Nurgali Bisekenov, director of the Mamai farm where Slattery works, said Kazakhstan already supplies all of the meat required for its own domestic consumption.
“Now we are starting work on exports to cover the needs of our neighbors,” he said. “And who is our neighbor? Russia. This giant bear is always hungry.”
Bisekenov said the farm’s produce would include the famed marbled beef steaks, a prime delicacy in the upmarket restaurants of Moscow and St. Petersburg.
KazAgro estimates Russian meat imports at about 1.5 million tons per year, including about 800,000 tons of beef.
To achieve its goal, the state company plans within the next five years to import up to 72,000 head of high-productivity cattle. KazAgro estimates that 130 billion tenge ($890 million) will be required to finance the project.
Imported cattle will be used for thorough selection to ennoble local breeds and create new ones better adapted to the country’s harsh climate. Around 20,000 jobs will be created in cattle farming and another 100,000 jobs in associated sectors.
The Mamai farm, at the vanguard of the national drive, has flown in 1,327 pregnant cows, including 682 of the black Angus breed and 645 white-and-brown Hereford cows, accompanied by 20 bulls. More than 1,200 have calved, Bisekenov said.

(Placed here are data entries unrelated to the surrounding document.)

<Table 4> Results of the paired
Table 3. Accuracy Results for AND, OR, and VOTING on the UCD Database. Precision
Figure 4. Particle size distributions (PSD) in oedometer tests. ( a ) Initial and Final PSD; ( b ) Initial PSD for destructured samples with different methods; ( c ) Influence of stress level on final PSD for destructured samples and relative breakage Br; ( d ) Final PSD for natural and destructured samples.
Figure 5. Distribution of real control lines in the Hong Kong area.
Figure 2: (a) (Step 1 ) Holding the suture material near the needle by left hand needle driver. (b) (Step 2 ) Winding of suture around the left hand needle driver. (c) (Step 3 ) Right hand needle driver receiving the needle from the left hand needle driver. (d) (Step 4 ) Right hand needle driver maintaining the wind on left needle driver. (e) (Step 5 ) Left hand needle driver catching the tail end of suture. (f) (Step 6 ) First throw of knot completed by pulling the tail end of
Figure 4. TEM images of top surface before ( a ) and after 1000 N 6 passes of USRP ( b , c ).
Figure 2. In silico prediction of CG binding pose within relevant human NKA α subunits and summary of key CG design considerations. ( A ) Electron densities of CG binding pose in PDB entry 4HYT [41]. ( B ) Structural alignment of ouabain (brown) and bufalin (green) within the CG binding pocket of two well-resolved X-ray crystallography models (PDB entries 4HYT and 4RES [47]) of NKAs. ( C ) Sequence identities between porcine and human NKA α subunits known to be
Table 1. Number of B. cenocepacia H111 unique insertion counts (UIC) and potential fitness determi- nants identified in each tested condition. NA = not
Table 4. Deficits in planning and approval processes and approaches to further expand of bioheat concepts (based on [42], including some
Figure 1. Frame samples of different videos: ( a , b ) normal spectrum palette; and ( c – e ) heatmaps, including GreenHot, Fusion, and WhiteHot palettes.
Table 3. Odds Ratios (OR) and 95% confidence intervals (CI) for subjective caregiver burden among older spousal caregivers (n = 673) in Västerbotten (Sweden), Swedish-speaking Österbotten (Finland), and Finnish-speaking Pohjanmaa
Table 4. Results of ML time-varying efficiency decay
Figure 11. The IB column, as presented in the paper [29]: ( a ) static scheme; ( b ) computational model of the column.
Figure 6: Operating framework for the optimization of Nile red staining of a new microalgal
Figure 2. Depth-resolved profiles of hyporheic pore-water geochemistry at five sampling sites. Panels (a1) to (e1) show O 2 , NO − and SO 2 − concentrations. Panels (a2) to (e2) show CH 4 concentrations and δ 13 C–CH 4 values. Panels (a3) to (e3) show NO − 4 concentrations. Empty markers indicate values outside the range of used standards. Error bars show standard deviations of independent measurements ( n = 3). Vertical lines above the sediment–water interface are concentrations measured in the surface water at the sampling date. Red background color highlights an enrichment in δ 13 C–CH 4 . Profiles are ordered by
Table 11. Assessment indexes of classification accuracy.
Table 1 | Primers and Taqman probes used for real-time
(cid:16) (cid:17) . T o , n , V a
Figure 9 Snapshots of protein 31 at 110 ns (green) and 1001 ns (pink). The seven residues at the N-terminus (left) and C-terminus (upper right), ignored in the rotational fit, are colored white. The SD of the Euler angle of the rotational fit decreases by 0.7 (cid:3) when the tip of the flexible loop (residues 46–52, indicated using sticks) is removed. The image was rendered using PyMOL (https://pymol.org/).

“The American cows feel just fine here in Kazakhstan. They have weathered the winter brilliantly,” he said. Even as temperatures plunged 40 degrees below Celsius, they spent much of their time outside their corrugated-metal sheds, he said.
Around the farm in every direction, hundreds of kilometers of open steppe offer high-quality grazing land. Kazakhstan has about 180 million hectares of pasture, more than 20 hectares per head of cattle, almost double the level in Australia.
The Angus calves have gained an average 1 kilogram in weight daily, while heifers often reach a body mass of more than 500 kilograms at the age of 18 months. The closest Kazakh breeds weigh around 360 kilograms at the same age.
Future growth, Bisekenov said, will depend on how quickly the younger generation of farmers in Kazakhstan can acquire new skills and adopt the versatility of their Western counterparts.
“I prefer dealing with young people,” Bisekenov said. “A Soviet-trained tractor driver often doesn’t want to understand that, apart from bringing hay to the cattle, he should also feed the cows. Here we try to mould a new, responsible personality.”
Slattery agrees. He has just injected vaccines into scores of furiously resisting calves. “The mind-sets are a lot different. People are kind of one-track minded here,” he said. “They only want to drive a tractor. They don’t want to multi-task, I guess. In the United States, we have to do every job.”
While the Mamai ranch has two veterinarians, he said a typical U.S. ranch might have only one for an entire county. “The cowboys are usually all doctors in themselves,” he said.
Will he extend his one-year contract when it expires in October? “There’s talk about it, yeah,” he replied.